Let students put whatever name they want on their diplomas
What was the name of the guy who wrote “The Great Gatsby”?
If you said F. Scott Fitzgerald, bingo. His full name was Francis Scott Key Fitzgerald, though, and friends and family called him Scott. So, does he have one name, or three?
What about the hip-hop legend from East Orange whose first single was “Wrath of My Madness” and who now stars in “The Equalizer” on CBS? If you said Dana Owens, yeah, you’d technically be correct, but if you talked to her, you’d no doubt use her stage name, Queen Latifah, because that’s the name she wants people to call her.
I’ve been reading up on what constitutes a legal name since last week’s hearing of the Assembly Higher Education Committee, when critics blasted lawmakers for a bill that would require colleges to use a student’s preferred name on their diploma, even if they haven’t legally changed their name. Someone should only be able to use their legal name on a diploma, critics said, and anything else would be chaotic, legally dubious, or, even worse, ungodly.

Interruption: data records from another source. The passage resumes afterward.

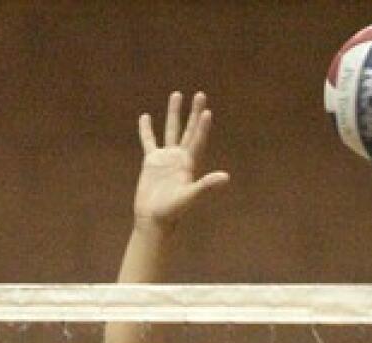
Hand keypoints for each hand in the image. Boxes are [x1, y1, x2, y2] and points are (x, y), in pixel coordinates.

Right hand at [133, 91, 228, 230]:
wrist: (154, 218)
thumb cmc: (173, 211)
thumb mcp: (190, 196)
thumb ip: (206, 185)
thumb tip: (226, 177)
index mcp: (190, 164)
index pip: (198, 140)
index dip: (203, 126)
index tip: (207, 111)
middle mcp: (180, 158)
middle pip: (189, 130)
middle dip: (195, 112)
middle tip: (200, 94)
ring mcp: (166, 158)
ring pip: (171, 130)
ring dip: (174, 113)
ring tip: (177, 95)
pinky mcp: (151, 162)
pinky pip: (149, 141)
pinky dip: (146, 130)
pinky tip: (145, 116)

Balderdash. The name on my birth certificate is Terrence Thornton McDonald. If I were graduating from school and wanted my diploma to say that or Terrence or Terry or T. Thornton or T. McD., that’s my business, not anyone else’s, not even the college’s.
Of course, critics object to A1588 not because of me: They object to trans people wanting their diploma to match their preferred name, not the name on their birth certificate. None of the critics said the word trans, but the simmering anti-trans hate was evident.
“If I was forced to change a legal document of any sort, including a diploma or any document, and change it from Steven to Stephanie, or Stephanie to Steven, or Josephine to Joseph, I couldn’t do it. My Christian faith, my deeply held religious faith, would not allow me to do it,” said Victoria Jakelsky, director of New Jersey Parental Rights.
OK, Ms. Jakelsky, go work for a school in a country where it’s legal to discriminate. Otherwise, change the diploma if you’re asked.
Celeste Fiore, a nonbinary trans attorney who is founder of the Trans Affirming Alliance, told me that for high school students, this isn’t just about a name on a diploma — it’s about the ceremony where they receive their diplomas and their names are announced in front of colleagues, family members, and friends.
“This is the last bit of compulsory education in the United States,” Fiore said. “It undermines the entire purpose of a diploma and the ceremony if we’re not calling people by their names.”
And what if, as some critics addressed last week, parents want one name on a diploma and their child is still a minor and wants another?
“We’re taking away that 16- and 17-year-old’s agency, which frankly is not developmentally appropriate. They’re supposed to be making their own choices on things that are not disallowed by law,” they said.
Fiore made another good point about names: Judges in New Jersey have already ruled that an adult’s name is what the adult says it is.
In 1991, after a judge would not allow a trans person to change their name, three appellate judges overruled him, saying, “At common law, any adult or emancipated person is free to adopt any name, except for a fraudulent, criminal or other illegitimate purpose.”
Attorney J. Remy Green mentions this case in a 2021 paper they coauthored for Columbia Human Rights Law Review called “There is No Such Thing as a ‘Legal Name’” that argues there is no clear, uniform definition of legal name.
“The name a person uses in their community, generally speaking and in the absence of a specific statute providing otherwise (which most states do not have), is their legal name,” the paper reads.
Green, who is trans and nonbinary, noted that people might seek a name change on their diploma for all sorts of reasons — they were married and now use a different last name, or they changed their religion and now go by a different name. It’s notable, Green said, that critics who never objected in those instances now say schools must legally stick with the name on someone’s birth certificate.
“This is not an issue unique to trans people, it’s so quotidian,” they said. “It’s only when trans people show up that schools make up rules to follow.”